Cette décision intervient dans un contexte de tensions extrêmes au Moyen-Orient, marqué par des affrontements meurtriers impliquant notamment Israël et le Hezbollah au sud du Liban. Elle fait suite à un accord de trêve fragile, déjà entaché d’accusations de violations entre les différentes parties.
Du côté américain, l’annonce a été relayée par Donald Trump, qui a affirmé que le détroit était désormais “prêt à accueillir tout trafic”. Toutefois, Washington maintient une pression sur Téhéran : le blocus visant les ports iraniens reste en vigueur tant que les négociations ne seront pas totalement finalisées. Cette stratégie vise notamment à limiter les revenus pétroliers iraniens, dans un contexte de bras de fer géopolitique.

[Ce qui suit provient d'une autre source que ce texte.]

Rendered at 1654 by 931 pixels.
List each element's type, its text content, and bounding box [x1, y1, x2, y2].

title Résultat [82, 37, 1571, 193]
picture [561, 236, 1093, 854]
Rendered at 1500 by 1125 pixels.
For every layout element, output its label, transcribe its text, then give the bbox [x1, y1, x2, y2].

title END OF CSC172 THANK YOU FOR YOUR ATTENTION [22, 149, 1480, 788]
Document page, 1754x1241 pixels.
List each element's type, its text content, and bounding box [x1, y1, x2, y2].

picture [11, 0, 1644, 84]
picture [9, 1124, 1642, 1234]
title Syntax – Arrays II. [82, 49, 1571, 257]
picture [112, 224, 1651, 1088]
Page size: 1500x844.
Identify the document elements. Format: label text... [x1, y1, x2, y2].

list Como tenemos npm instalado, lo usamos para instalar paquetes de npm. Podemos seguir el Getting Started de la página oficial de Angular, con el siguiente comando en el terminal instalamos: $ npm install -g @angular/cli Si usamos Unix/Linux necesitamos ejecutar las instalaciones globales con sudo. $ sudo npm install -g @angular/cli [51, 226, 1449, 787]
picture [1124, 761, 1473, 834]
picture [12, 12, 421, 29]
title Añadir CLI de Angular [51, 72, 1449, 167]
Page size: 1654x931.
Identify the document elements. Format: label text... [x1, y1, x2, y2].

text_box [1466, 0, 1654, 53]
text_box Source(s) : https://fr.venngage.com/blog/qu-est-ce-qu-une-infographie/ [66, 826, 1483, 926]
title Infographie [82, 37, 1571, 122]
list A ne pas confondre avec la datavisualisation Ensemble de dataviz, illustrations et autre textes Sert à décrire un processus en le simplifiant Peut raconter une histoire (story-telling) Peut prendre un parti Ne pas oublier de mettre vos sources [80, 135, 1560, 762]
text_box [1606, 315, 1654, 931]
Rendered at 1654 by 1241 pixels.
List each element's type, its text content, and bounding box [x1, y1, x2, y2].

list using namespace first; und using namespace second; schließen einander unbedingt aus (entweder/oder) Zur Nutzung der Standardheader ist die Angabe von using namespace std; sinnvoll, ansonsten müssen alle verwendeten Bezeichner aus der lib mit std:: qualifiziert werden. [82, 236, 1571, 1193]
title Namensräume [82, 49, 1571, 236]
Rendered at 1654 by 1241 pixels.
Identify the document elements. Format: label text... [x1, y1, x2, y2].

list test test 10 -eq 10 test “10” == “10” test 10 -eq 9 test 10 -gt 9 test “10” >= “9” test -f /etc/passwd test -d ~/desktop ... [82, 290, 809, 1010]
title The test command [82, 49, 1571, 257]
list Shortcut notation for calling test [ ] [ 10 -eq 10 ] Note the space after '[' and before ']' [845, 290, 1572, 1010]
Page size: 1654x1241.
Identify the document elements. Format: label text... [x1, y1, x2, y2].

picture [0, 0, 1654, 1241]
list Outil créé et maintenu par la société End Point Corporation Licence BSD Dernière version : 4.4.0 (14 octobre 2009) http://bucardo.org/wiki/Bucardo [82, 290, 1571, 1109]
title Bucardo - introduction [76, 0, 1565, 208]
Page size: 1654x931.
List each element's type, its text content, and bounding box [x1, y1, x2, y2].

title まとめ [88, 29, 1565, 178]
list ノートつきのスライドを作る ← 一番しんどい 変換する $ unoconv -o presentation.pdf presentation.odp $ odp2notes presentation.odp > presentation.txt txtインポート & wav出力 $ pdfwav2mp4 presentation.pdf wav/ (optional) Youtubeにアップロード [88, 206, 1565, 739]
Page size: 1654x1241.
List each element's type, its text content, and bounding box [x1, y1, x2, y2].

La réouverture du détroit a immédiatement eu un impact sur les marchés. Le prix du baril de Brent a chuté de plus de 10 %, retrouvant un niveau de 89 dollars. Malgré cette baisse, les cours restent nettement supérieurs à ceux d’avant la crise, signe que les investisseurs restent prudents face à l’instabilité persistante.
Par où transite près de 20 % du pétrole mondial, le détroit d'Ormuz est un point névralgique pour l’économie globale. Sa fermeture récente avait accentué les craintes d’une crise énergétique majeure, poussant plusieurs puissances à envisager une intervention coordonnée.
Ainsi, des pays membres de l’OTAN, rejoints par des partenaires comme le Japon, l’Australie ou encore la Corée du Sud, ont amorcé la mise en place d’un dispositif de sécurisation maritime. Celui-ci inclut des navires militaires, des capacités de renseignement, des opérations de déminage et des systèmes radar destinés à garantir la libre circulation dans la zone.
Mais malgré ces efforts, les risques d’escalade restent bien réels. Des experts en sécurité mettent en garde contre la possibilité d’un conflit plus large, notamment si les forces internationales venaient à être directement impliquées. Le bilan humain du conflit est déjà lourd, avec plusieurs milliers de morts en Iran et au Liban, ainsi que des pertes en Israël et dans les pays du Golfe.